London is thriving—a hardiness that holds lessons for cities everywhere. Its globalised economy has weathered Britain’s exit from the European Union far better than doomsayers had predicted. For all the political bluster on immigration, it remains a magnet for ambitious newcomers. And it is better-placed than many cities to absorb the disruptions of covid-19. Traverse London from south to north and west to east, and you find that its biggest challenges are the results of its dynamism rather than decline... London has produced more tech unicorns than its three nearest European rivals—Berlin, Paris and Stockholm—combined...
London, after all, has absorbed all manner of shocks in its 2,000-year history. Its most precarious period, considers Tony Travers of the LSE, came after the Romans left in the fifth century AD. The Black Death killed much of its population in the 1340s; the Great Fire of 1666 razed swathes of it. A port city that adapted to the decline of its port, it was also an imperial capital that acclimatised to the loss of empire. It defied the Blitz of 1940-41—when, rather than sheltering in the Tube as urban myth has it, most Londoners simply slept at home... 
At the last count, disposable household income per person was 43% higher in London than in the country as a whole. Londoners are younger, more left-wing and far more diverse: ethnic minorities account for 46% of residents, over double the proportion in England and Wales. Two-fifths of Londoners were born abroad. Contrary to its reputation in the shires as a latter-day Gomorrah, on average London is slightly more socially conservative and less boozy than other regions. For that, thank its immigrants, many of whom are devout. They have also helped raise standards in London’s schools, which this century have been transformed from the worst-performing of any English region to the best.

London has managed to avoid the race to the bottom with subsidies to promote manufacturing by focusing on services.

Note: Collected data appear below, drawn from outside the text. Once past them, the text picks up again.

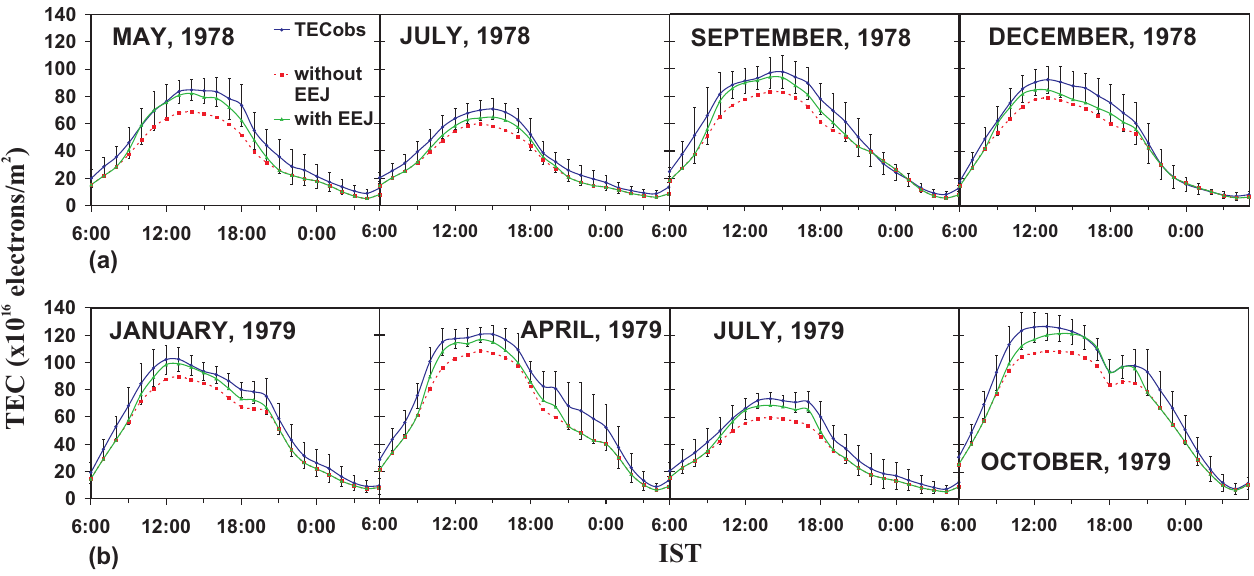
IST Figure. 7 Fig. 7. Plots of diurnal variation of monthly mean observed TEC (solid blue lines with vertical bars), estimated TEC with (solid green lines) and without (red dotted lines) EEJ contribution for various months of the years (a) 1978 and (b) 1979, respectively. For derivation of the empirical formula TEC data for the period 1980–1990 have been used. Vertical bars represent standard deviations of the monthly mean observed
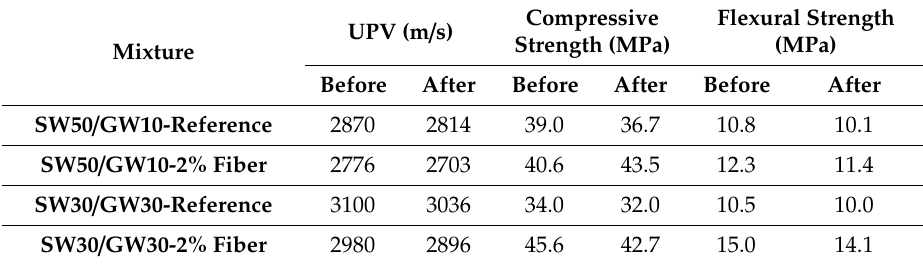
Table A2. E ff ects of Freeze / thaw tests on the hardened state properties of the reference and fiber reinforced mixtures (no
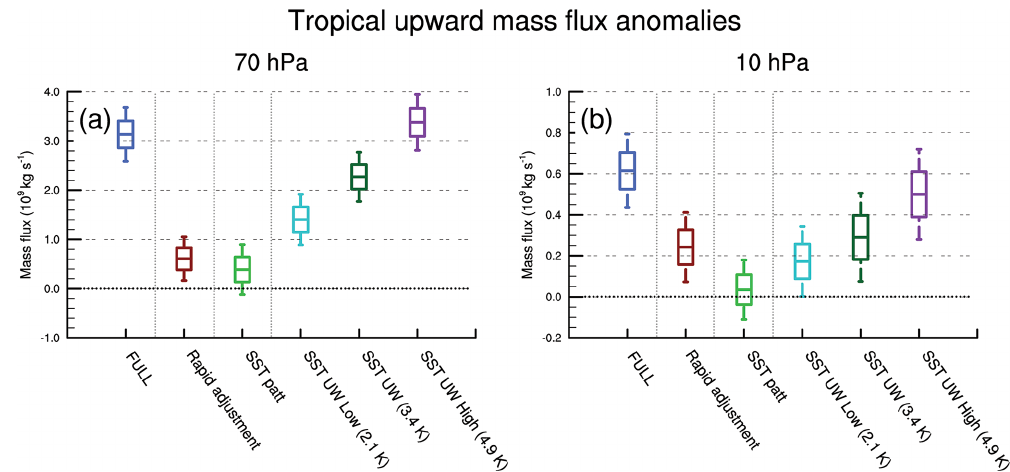
Figure 11. Annual-mean tropical upward mass flux anomalies (10 9 kgs − 1 ) at (a) 70hPa and (b) 10hPa in the different perturbation exper- iments as labelled. The edges of the box plots indicate ± 1SD (standard deviation) of the interannual variability, and the whiskers indicate ±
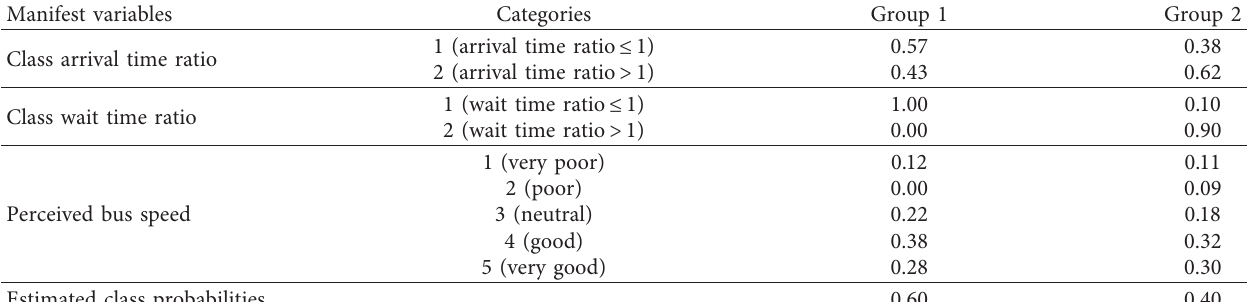
Table 1: Estimated conditional and class probabilities with two latent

London’s emphasis on services rather than manufacturing helped it to sidestep the worst fall-out from Brexit. Between 2016 and 2021 London’s exports of services grew by 47%. London’s status as a global financial centre remains intact even as its dominance within Europe has been eroded; it is a vibrant centre for tech startups. Politicians in America, Europe and Britain itself are shovelling subsidies towards manufacturing, but London is a reminder that high-value services—from law to coding, consulting to higher education—can be a better source of growth, jobs and innovation... Between 2016 and 2021 London’s exports of services grew by 47%, notes Emily Fry of the Resolution Foundation, another think-tank; for the rest of Britain the rise was just 4%. Places that import parts and export goods have suffered more Brexit-related costs and bureaucracy.

A remarkable feature of London has been the dispersed nature of its migrant populations.

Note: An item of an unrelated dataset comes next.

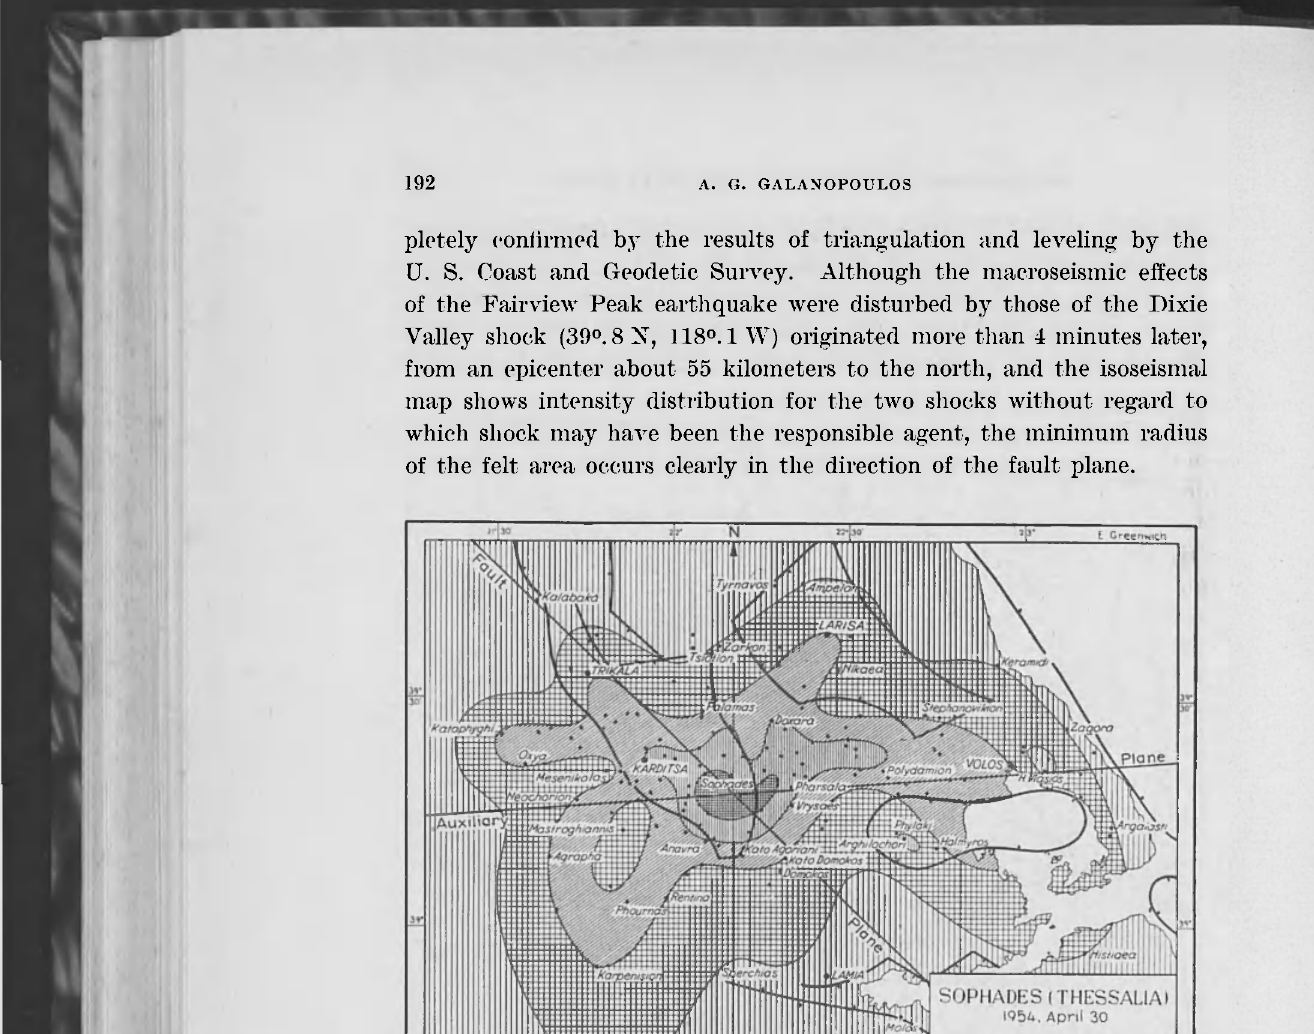
Fig. 3. - Intensity distribution in the area most strongly affected by the earthquake of Aprii 30, 1954, after A. Galanopoulos (1955) and the seismic solution obtained by J. Hodgson and J. Cock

Nigerians, South Asians and Latin Americans have taken the place of eu immigrants. Two-fifths of Londoners were born abroad. Most great Asian metropolises are far less heterogeneous: under 5% of Tokyoites are foreign-born, for example. London and New York are roughly as diverse but the British capital is not as ethnically segregated, in part because of the dispersal of social housing across every borough. Immigrants have helped raise standards in London’s schools, which have gone from the worst-performing of any English region to the best.

The long read on London has this interesting irony about Suella Braverman

Suella Braverman, twice forced out as home secretary in Conservative governments, recently claimed multiculturalism has “failed”. She is walking proof of the opposite: a Buddhist brought up in London by parents from Mauritius and Kenya, she found a Jewish husband and rose to one of the highest offices in the land. The London dream, you might call it.